Butantan divulga estudo que confirma proteção prolongada da vacina contra dengue

© Walterson Rosa/MS
© Walterson Rosa/MS

A vacina brasileira contra a dengue desenvolvida pelo Instituto Butantan demonstrou manter proteção por pelo menos cinco anos após a aplicação. O resultado foi divulgado em um novo estudo científico que reforça o potencial do imunizante como uma ferramenta importante no combate à doença no Brasil.

O imunizante, chamado Butantan-DV, recebeu aprovação da Agência Nacional de Vigilância Sanitária (Anvisa) em novembro do ano passado e já começou a ser aplicado em profissionais de saúde em diferentes regiões do país.

Proteção contra casos graves de dengue

De acordo com o estudo, nenhuma pessoa vacinada desenvolveu dengue grave ou precisou ser hospitalizada durante o período de acompanhamento. A eficácia da vacina contra formas severas da doença ou infecções com sinais de alerta foi estimada em 80,5%.

Outro ponto considerado importante pelos pesquisadores é que a Butantan-DV é a primeira vacina do mundo contra a dengue aplicada em dose única.

Segundo a diretora médica do Instituto Butantan, Fernanda Boulos, essa característica pode aumentar a proteção da população.

“Vacinas que precisam de duas ou mais doses muitas vezes não são completadas. Demonstrar que uma única dose mantém proteção elevada é extremamente importante”, explicou.

Mesmo com os resultados positivos, o acompanhamento dos voluntários continuará para avaliar se será necessário um reforço da vacina no futuro.

Eficácia varia entre grupos

O estudo também apontou diferenças na eficácia dependendo do perfil do paciente.

No geral, a vacina apresentou 65% de eficácia contra a dengue, índice que sobe para 77,1% entre pessoas que já tiveram a doença anteriormente.
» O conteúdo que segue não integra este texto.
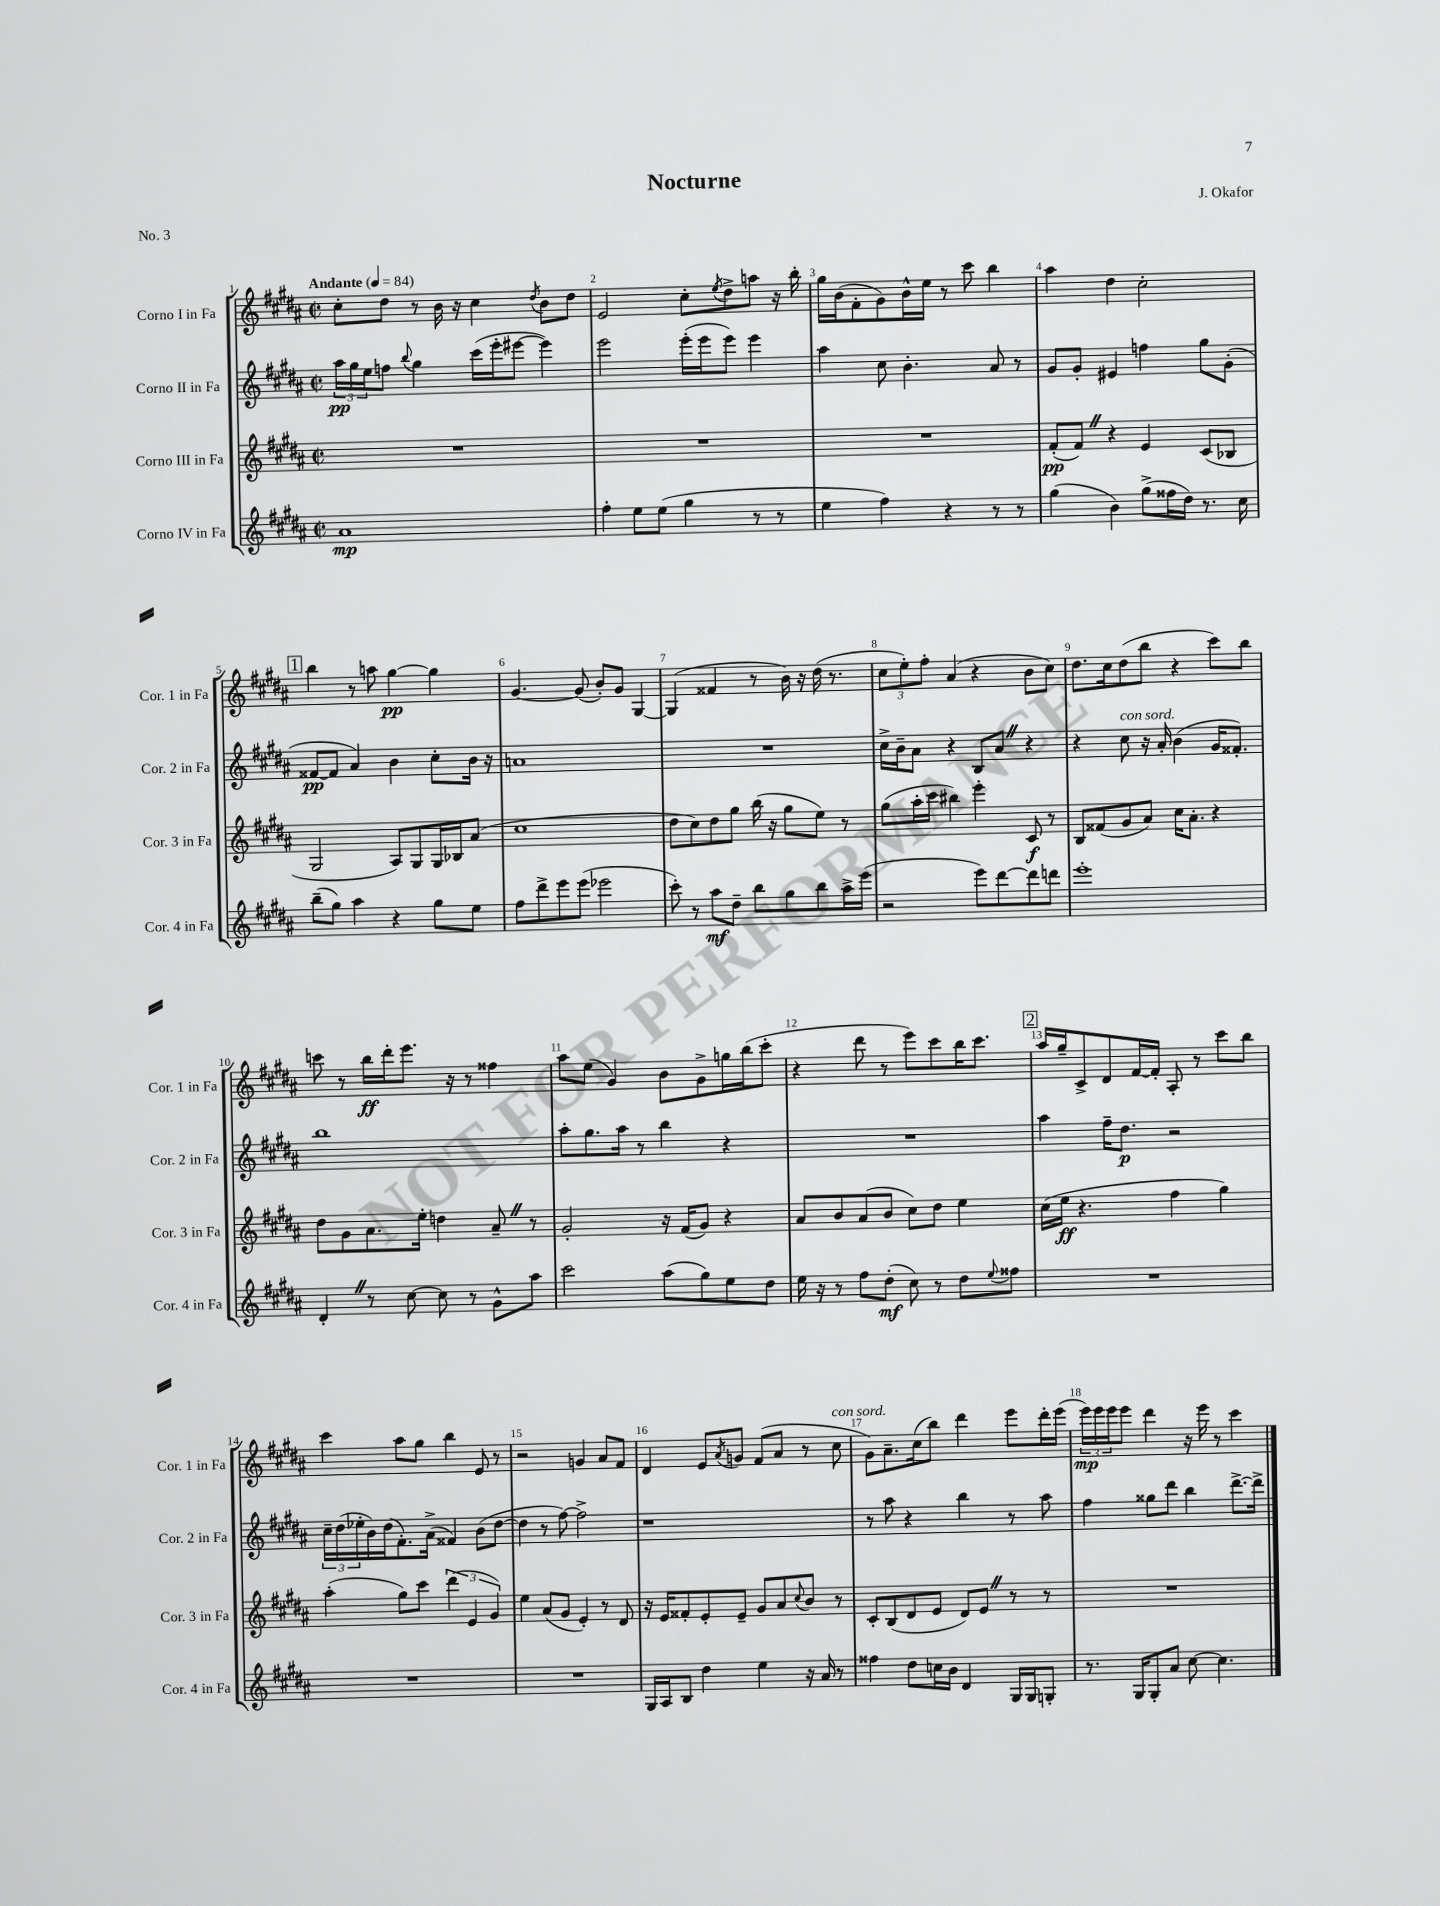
\header { title = "Nocturne" composer = "J. Okafor" piece = "No. 3" }
<<
\new StaffGroup <<
\new Staff = "s0" \with { instrumentName = "Corno I in Fa" shortInstrumentName = "Cor. 1 in Fa" } {
    \clef treble \key b \major \defaultTimeSignature \time 2/2 \tempo "Andante" 4 = 84
    cis''8-. dis''8 r8 b'16 r16 cis''4 \acciaccatura { dis''8 } b'8 dis''8 |
    e'2 cis''8-. \acciaccatura { e''8 } dis''8-> a''8 r16 b''16-. |
    gis''16 b'16( fis'8-. gis'8) b'16-^ e''16 r8 cis'''8 b''4 |
    ais''4 dis''4 cis''2-. |
    \mark \markup { \box "1" } b''4 r8 a''8 gis''4~\pp gis''4 |
    gis'4.~ gis'8( b'8-.) gis'8 gis4~ |
    gis4( fisis'4 r8 b'16) r16 dis''16( r8. |
    \tuplet 3/2 { cis''8 e''8-.) fis''8-. } ais'4( r4 b'8 cis''8) |
    dis''8. cis''16 dis''8( b''8 r4 cis'''8) b''8 |
    c'''8 r8 b''16\ff dis'''16-. e'''8. r16 r8 fisis''4 |
    ais''8 e''8( gis'4) b'8 gis'8-> g''16 b''16( cis'''8-. |
    r4 dis'''8 r8 e'''8) cis'''8 b''16 cis'''8. |
    \mark \markup { \box "2" } ais''16 gis''16-- cis'8-> dis'8 fis'16~ fis'16-. ais8-. r8 cis'''8 b''8 |
    cis'''4 ais''8 gis''8 b''4 e'8 r8 |
    r2 g'4 ais'8 fis'8 |
    dis'4 e'8 \acciaccatura { ais'8 } g'8 fis'8( ais'8 r8 cis''8^\markup { \italic "con sord." } |
    gis'8) ais'8.-- cis''16( b''8) dis'''4 e'''8 dis'''16-. e'''16( |
    \tuplet 3/2 { e'''16\mp) e'''16 e'''16 } e'''8 dis'''4 r16 e'''16 r8 cis'''4 \bar "|." |
}
\new Staff = "s1" \with { instrumentName = "Corno II in Fa" shortInstrumentName = "Cor. 2 in Fa" } {
    \clef treble \key b \major \defaultTimeSignature \time 2/2
    \tuplet 3/2 { ais''16\pp gis''16 e''16 } f''8 \appoggiatura { b''8 } gis''4 cis'''16( e'''16-. eis'''8~ eis'''4) |
    e'''2 e'''16-.( e'''16 e'''8) e'''4 |
    ais''4 cis''8 b'4.-. ais'8 r8 |
    gis'8 gis'8-. eis'4 f''4 gis''8 gis'8-.( |
    \mark \markup { \box "1" } fisis'8~\pp fisis'8 ais'4) b'4 cis''8-. b'16 r16 |
    a'1 |
    R1 |
    cis''16-> b'16-- ais'8 r4 b8 ais'8 \once \override BreathingSign.text = \markup { \musicglyph "scripts.caesura.straight" } \breathe r4 |
    r4 cis''8^\markup { \italic "con sord." } r16 ais'16-. b'4( gis'16 fisis'8.-.) |
    b''1 |
    ais''8-. gis''8. ais''16 r8 b''4 r4 |
    R1 |
    \mark \markup { \box "2" } ais''4 fis''16-- dis''8.\p r2 |
    \tuplet 3/2 { cis''16-- dis''16( ees''16-. } b'16) dis''16( fis'8.-.) ais'16->( fisis'4) b'8( dis''8~ |
    dis''4 r8 fis''8~) fis''2-> |
    r1 |
    r8 ais''8 r4 b''4 r8 ais''8 |
    fis''4 gisis''8 dis'''8 b''4 dis'''8.~-> dis'''16-> \bar "|." |
}
\new Staff = "s2" \with { instrumentName = "Corno III in Fa" shortInstrumentName = "Cor. 3 in Fa" } {
    \clef treble \key b \major \defaultTimeSignature \time 2/2
    R1 |
    R1 |
    R1 |
    fis'8-.\pp( fis'8) \once \override BreathingSign.text = \markup { \musicglyph "scripts.caesura.straight" } \breathe r4 e'4 cis'8( bes8 |
    \mark \markup { \box "1" } gis2 ais8) gis8 gis16 bes16 ais'8( |
    cis''1 |
    dis''8 cis''8) dis''8 gis''8 b''16( r16 gis''8 e''8) r8 |
    gis''8( ais''16-. cis'''16 bis''4) e'''4-. cis'8\f r8 |
    b8 fisis'8( gis'8 ais'8) cis''16 ais'8.-. r4 |
    dis''8 gis'8 ais'8. e''16-. d''4 ais'8-- \once \override BreathingSign.text = \markup { \musicglyph "scripts.caesura.straight" } \breathe r8 |
    gis'2-. r16 fis'16( gis'8) r4 |
    ais'8 b'8 ais'8( b'8 cis''8) dis''8 e''4 |
    \mark \markup { \box "2" } cis''16( e''16\ff r4. fis''4 gis''4) |
    ais''4-.( gis''8) cis'''8 \tuplet 3/2 { dis'''4( e'4 gis'4) } |
    e''4 ais'8( gis'8 e'4-.) r8 dis'8 |
    r16 e'16 fisis'8-. e'8-. e'8-- gis'8 ais'8 \appoggiatura { cis''8 } b'8 r8 |
    cis'8-. b8( dis'8 e'8 dis'8) e'8 \once \override BreathingSign.text = \markup { \musicglyph "scripts.caesura.straight" } \breathe r8 r8 |
    R1 \bar "|." |
}
\new Staff = "s3" \with { instrumentName = "Corno IV in Fa" shortInstrumentName = "Cor. 4 in Fa" } {
    \clef treble \key b \major \defaultTimeSignature \time 2/2
    ais'1\mp |
    fis''4-. e''8 e''8( gis''4 r8 r8 |
    e''4 fis''4) r4 r8 r8 |
    gis''4( b'4) gis''8->( fisis''16 dis''16) r8. cis''16 |
    \mark \markup { \box "1" } b''8--( gis''8) ais''4 r4 gis''8 e''8 |
    fis''8 dis'''8-> e'''8 e'''8( ees'''2 |
    cis'''8-.) r8 ais''8\mf dis''8-- b''8 gis''8 b''8 ais''16-> e'''16( |
    r2 e'''8) dis'''8~ dis'''8 d'''8 |
    e'''1-. |
    dis'4-. \once \override BreathingSign.text = \markup { \musicglyph "scripts.caesura.straight" } \breathe r8 cis''8~ cis''8 r8 gis'8-^ ais''8 |
    cis'''2 ais''8( gis''8) e''8 dis''8 |
    e''16 r16 r8 fis''8 dis''8-.\mf( cis''8) r8 dis''8 \appoggiatura { e''8 } fisis''8 |
    \mark \markup { \box "2" } R1 |
    R1 |
    R1 |
    gis16 ais16 b8 dis''4 e''4 r16 ais'16 r8 |
    fisis''4 dis''8 c''16 b'16 dis'4 gis16 gis16 g8-. |
    r8. gis16 gis8-. ais'8 cis''8~ cis''4. \bar "|." |
}
>>
>>
\layout { \context { \Score \override BarNumber.break-visibility = ##(#f #t #t) barNumberVisibility = #all-bar-numbers-visible } }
Já em relação à idade, os resultados foram melhores entre adultos e adolescentes. Por esse motivo, a Anvisa autorizou o uso da vacina apenas em pessoas entre 12 e 59 anos, apesar de o imunizante ter sido testado em crianças a partir dos dois anos.

Segundo Fernanda Boulos, a eficácia nas crianças diminui mais rapidamente ao longo dos anos, o que exige novos estudos para avaliar a necessidade de reforço nessa faixa etária.

Novos estudos com crianças e idosos

O Instituto Butantan já planeja novos estudos em parceria com a Anvisa para ampliar o público-alvo da vacina.

Pesquisas adicionais devem avaliar a resposta imunológica em crianças e também em idosos. De acordo com a diretora médica, o sistema imunológico passa por mudanças ao longo da vida, o que torna importante analisar a eficácia da vacina nesses grupos.

O diretor da Sociedade Brasileira de Imunizações (SBIM), Juarez Cunha, destaca que a inclusão dos idosos pode ser especialmente relevante, já que a maior taxa de mortalidade por dengue ocorre nessa faixa etária.

Estudo acompanha mais de 16 mil pessoas

Os resultados foram publicados na revista científica Nature Medicine após o acompanhamento de mais de 16 mil participantes.

Cerca de 10 mil voluntários receberam a vacina, enquanto aproximadamente 6 mil receberam placebo, formando um grupo de comparação para análise científica.

O estudo concluiu que o imunizante foi bem tolerado e não apresentou preocupações de segurança a longo prazo.

Produção nacional e prioridade para o SUS

Primeira vacina 100% nacional contra a dengue, a Butantan-DV também representa um avanço estratégico para o país.

Segundo especialistas, a produção brasileira pode facilitar o abastecimento do Sistema Único de Saúde (SUS) e reduzir a dependência de imunizantes importados.

O Instituto Butantan afirma que a prioridade absoluta é atender a demanda do SUS. No entanto, após suprir o mercado interno, existe a possibilidade de exportação da vacina para outros países, principalmente da América Latina, que também enfrentam surtos da doença.

Com os resultados positivos e o acompanhamento contínuo dos voluntários, a expectativa é que a vacina brasileira se torne uma das principais ferramentas para reduzir casos graves e mortes por dengue nos próximos anos.